Revolusi tak akan pernah mati, jiwa dan nadiku selalu mengerti. Hamparan jutaan rakyat yang tertindas. Pulau Indonesia yang tergerus disetiap tahunnya, perkampungan berubah menjadi perumahan, perkotaan dipenuhi dengan volusi yang mencekam.
Semangatku semakin bekorbar dan membara. Panasnya terik matahari, tak akan mampu membakar tubuh dan langkah kakiku. Nyawa rakyat berada ditangan anak-anak Pemuda Bangsa, mereka yang teriakan Merdeka beberapa puluh tahun lamanya.
Ribuan rakyat yang mengungsi bukan sebab musibah cuaca alam, tetapi ulah para politisi dan korporasi, pembangunan Negara setidaknya lebih hati-hati, jika Demokrasi bukan milik politisi yang selalu mengorbankan anak-anak Negeri sendiri.
Dinginnya angin tengah malam, tak membuatku redup di medan pertarungan. Derasnya hujan, tak membuatku tenggelam di era pasca orde baru, membangkitkan semangat baru menuju Negara kemanusiaan dan keadilan.

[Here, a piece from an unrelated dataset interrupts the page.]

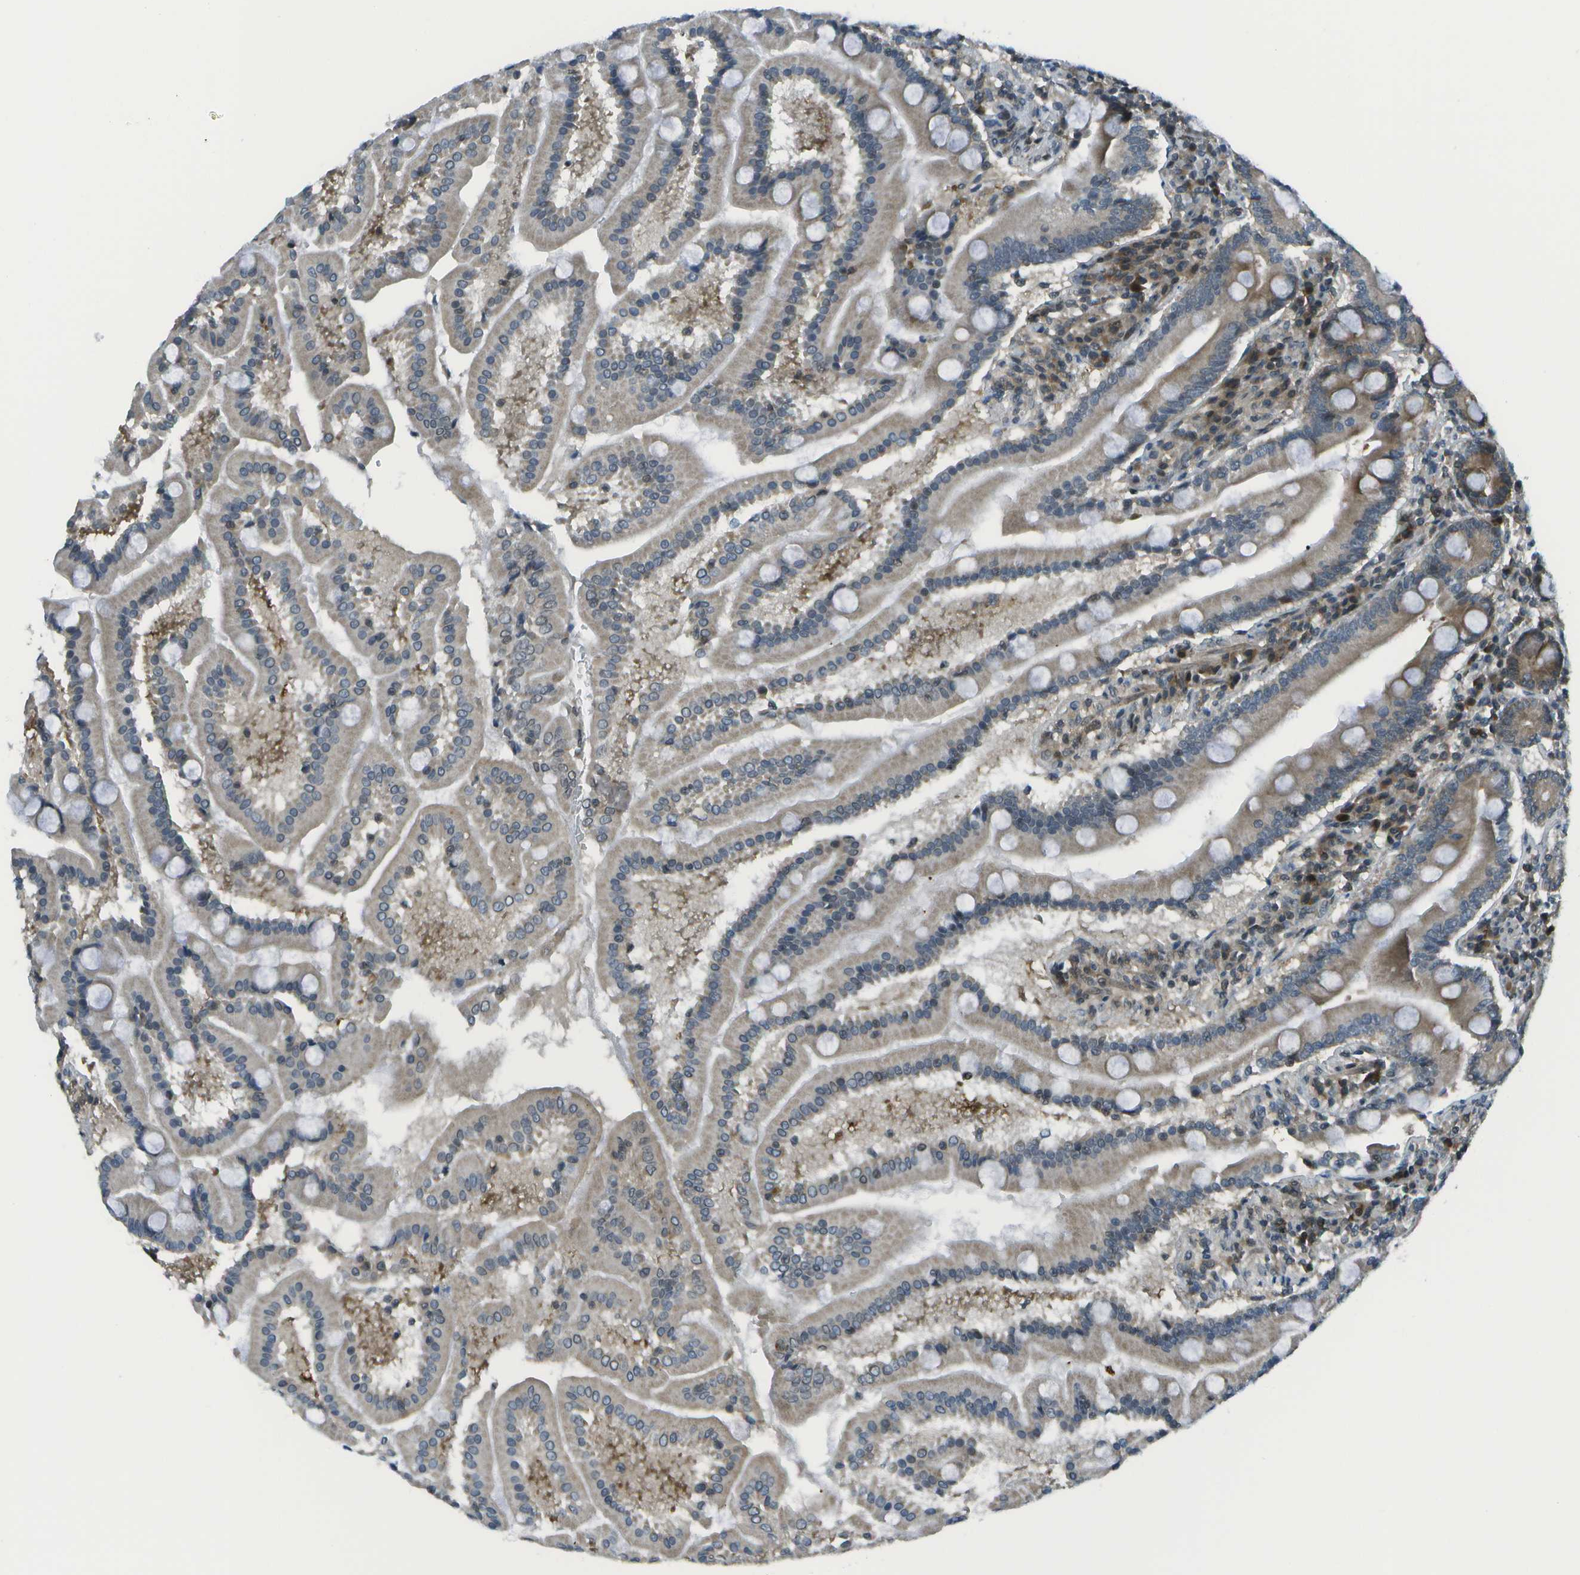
{"staining": {"intensity": "strong", "quantity": "<25%", "location": "cytoplasmic/membranous"}, "tissue": "duodenum", "cell_type": "Glandular cells", "image_type": "normal", "snomed": [{"axis": "morphology", "description": "Normal tissue, NOS"}, {"axis": "topography", "description": "Duodenum"}], "caption": "A brown stain shows strong cytoplasmic/membranous staining of a protein in glandular cells of normal duodenum.", "gene": "TMEM19", "patient": {"sex": "male", "age": 50}}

Tatkala cebong dan kampret mulai saling serang. Demokrasi telah sirna tanpa makna, malah berbalik arah tak terukur bentuknya. Kedok Agama dimainkan, kelompok ras dibenturkan, media sosial dibeli dan kuasai, para aktivis dihabisi, suara rakayat tidak teradili, akan kah Indonesia menjadi Negara yang hanya dimiliki oleh sekelompok elit yang selalu menindas dengan dalih pembangunan.
Pertarungan ekonomi global menjadikan konsep liberalisasi pertukaran dan akumulasi modal yang berlebihan, pasar-pasar tradisional mulai menjamur, pasar-pasar baru mulai masuk di perkampungan, pedesaan, bahkan lingkungan masyarakat.